» What the task asks
Please reproduce everything in the Kate Millett piece below, from "I did accidentally" down to "find a publisher.", word for word.

» Extract to read
━━━━

I did accidentally find the following:
The feminist time forgotIn 1970, Kate Millett wrote Sexual Politics, a groundbreaking,
bestselling analysis of female oppression. And what is she doing now?
Read her and weep
The Guardian (London) Tuesday June 23, 1998
Another season at the farm, not that bad, but not that good either:
the tedium of a small community, shearing trees, so exhausted
afterward that I did nothing but read. A season without writing or
silk screening or drawing. Back to the Bowery and another emptiness. I
cannot spend the whole day reading, so I write, or try to. A pure if
pointless exercise. My books are out of print, even Sexual Politics,
and the manuscript about my mother cannot find a publisher.
Trying also to get a job. At first the academic voices were kind and
welcoming, imagining I am rich and am doing this for amusement,
slightly embarrassed as they offer the new slave wages. I hear the
guilty little catch in the administrative voice, forced maybe to make
a big concession of $3,000 in my case. But I couldn't live on that, I
demur. "Of course, no one does," they chuckle from their own
$50-80,000 "positions". A real faculty appointment seems an
impossibility, in my case as in so many others now. I have friends
with doctorates earning as little as $12,000 a year, eking out an
existence at five different schools, their lives lived in cars and on
the economic edge. I'm too old for that and must do better. "Oh, but
our budget," they moan, "we really have no funds at all, much as we'd
love to have you." "Surely I'm qualified?" I ask, not as a "celebrity"

━━━━

» Source material
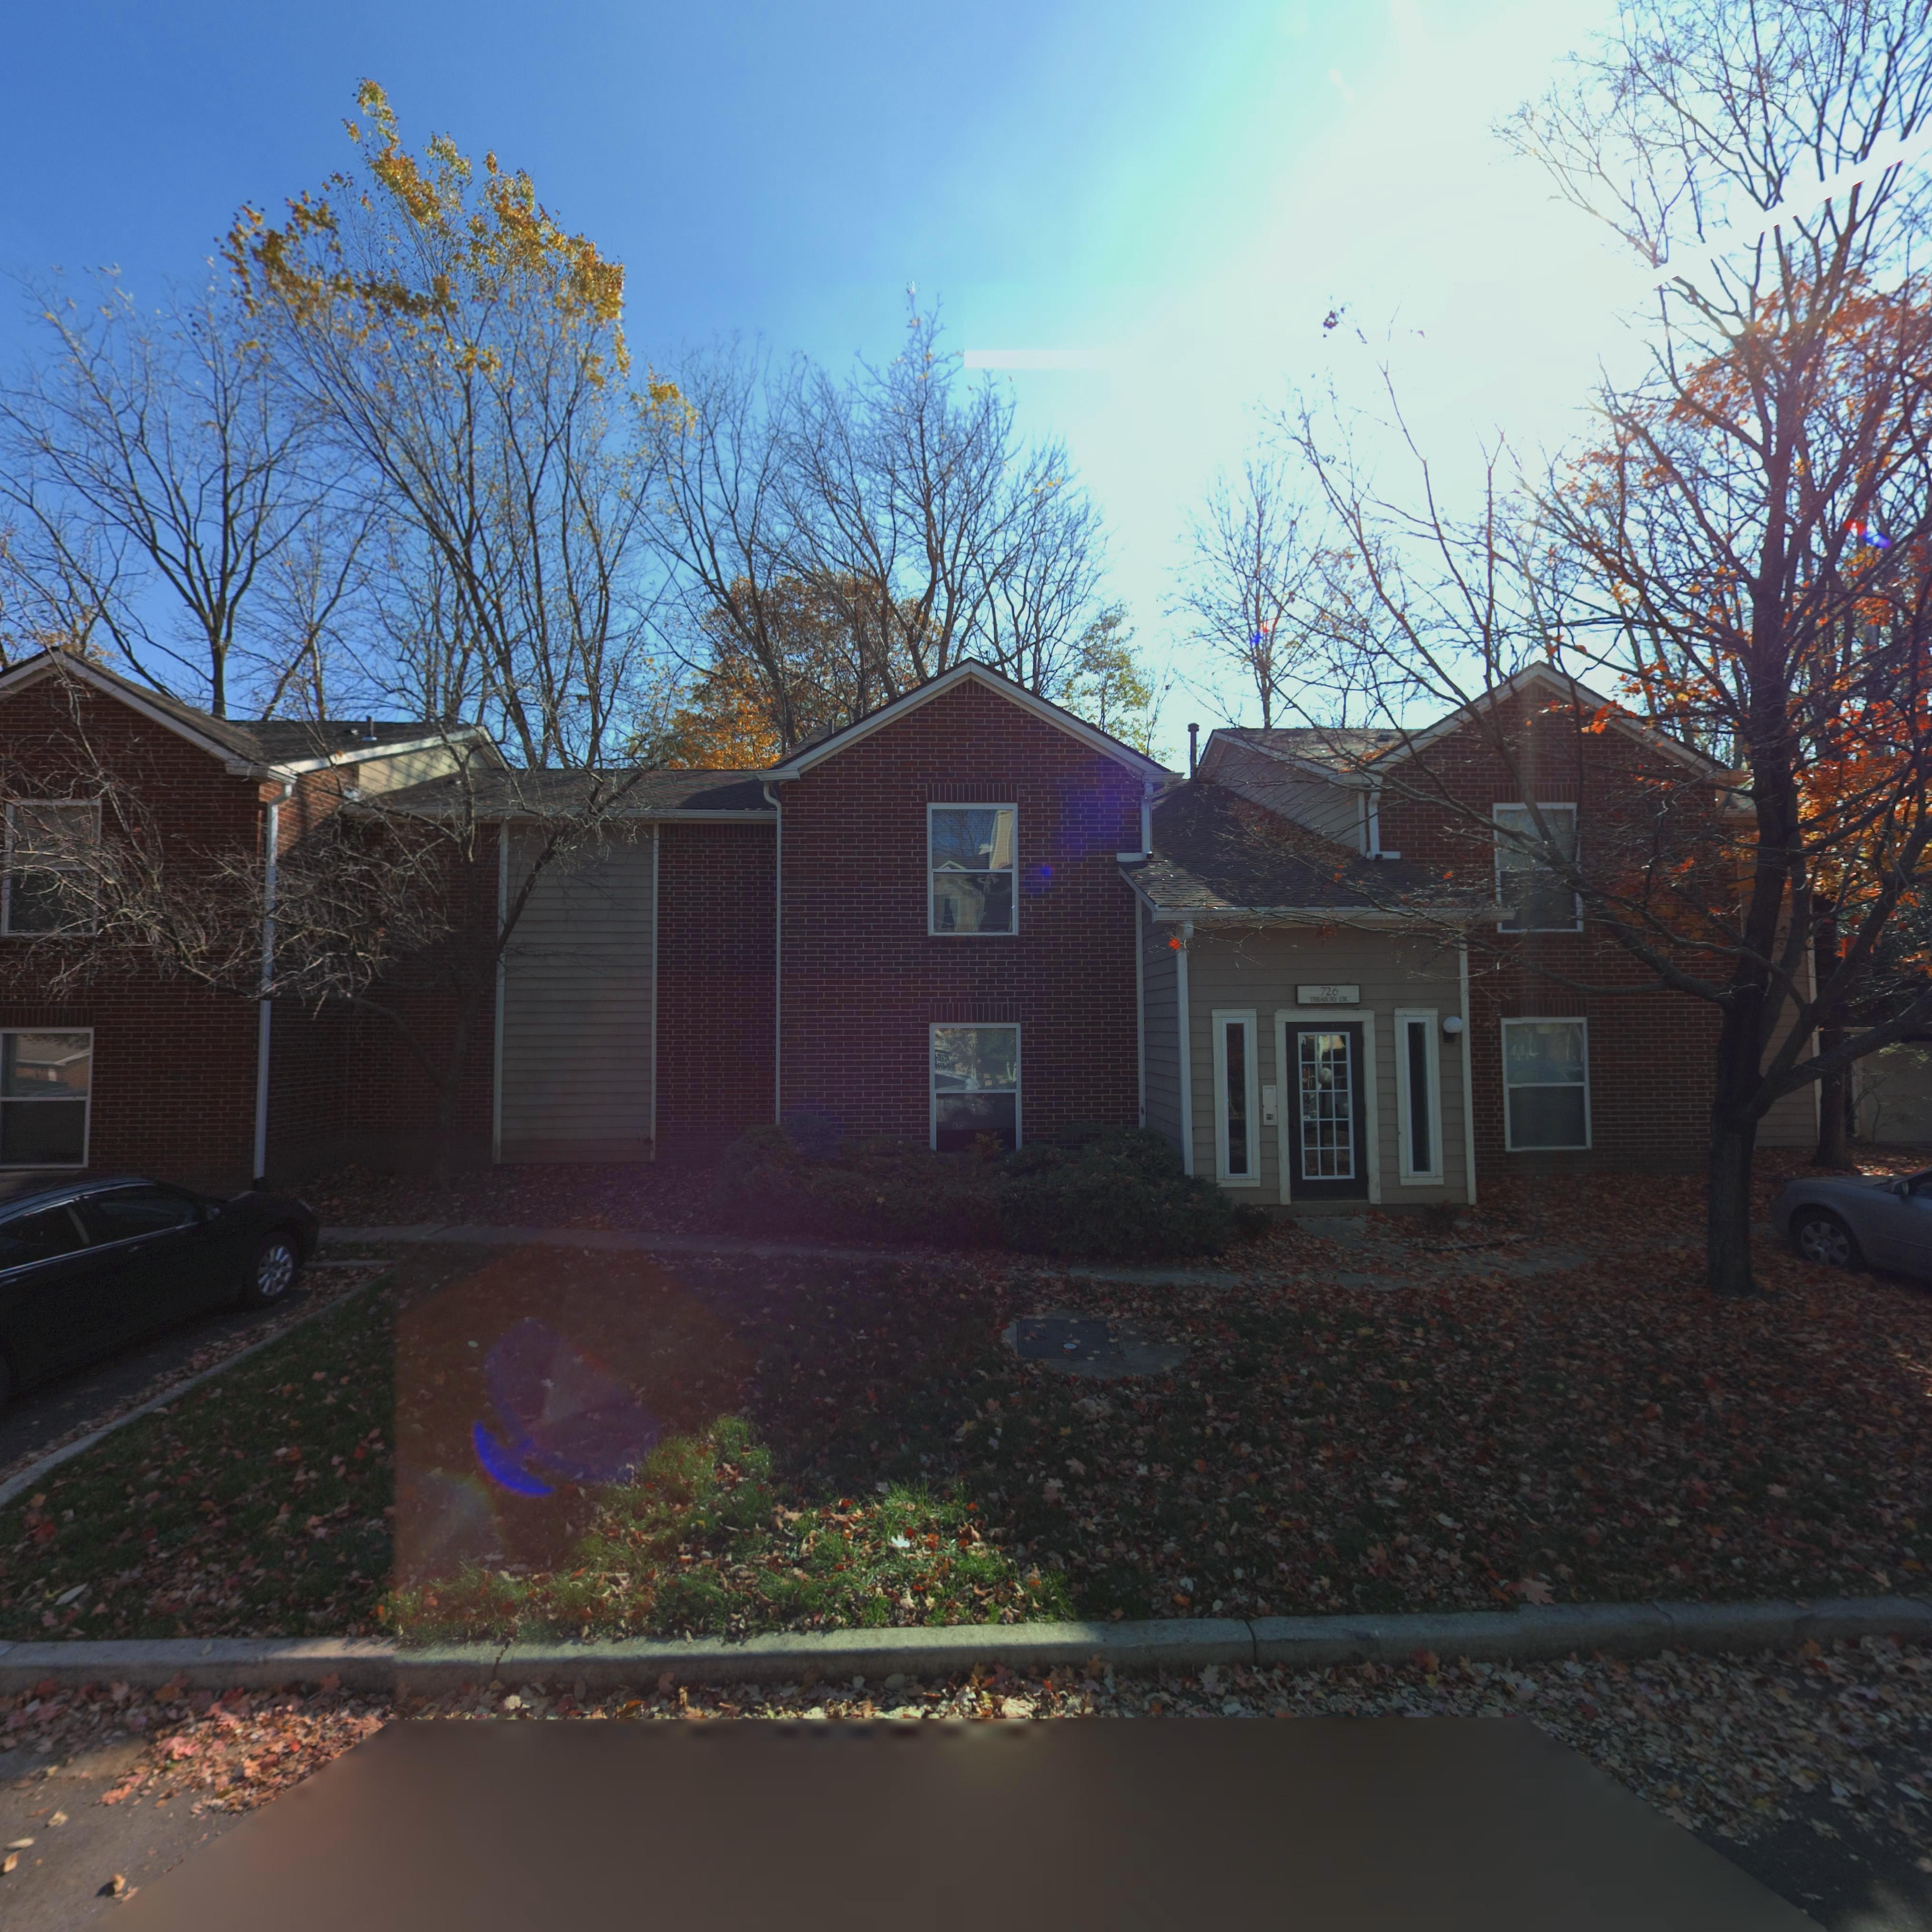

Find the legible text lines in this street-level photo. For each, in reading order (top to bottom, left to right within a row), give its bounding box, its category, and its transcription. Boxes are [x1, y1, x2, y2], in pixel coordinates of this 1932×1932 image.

━━━━

» Answer to this task
I did accidentally find the following:
The feminist time forgotIn 1970, Kate Millett wrote Sexual Politics, a groundbreaking,
bestselling analysis of female oppression. And what is she doing now?
Read her and weep
The Guardian (London) Tuesday June 23, 1998
Another season at the farm, not that bad, but not that good either:
the tedium of a small community, shearing trees, so exhausted
afterward that I did nothing but read. A season without writing or
silk screening or drawing. Back to the Bowery and another emptiness. I
cannot spend the whole day reading, so I write, or try to. A pure if
pointless exercise. My books are out of print, even Sexual Politics,
and the manuscript about my mother cannot find a publisher.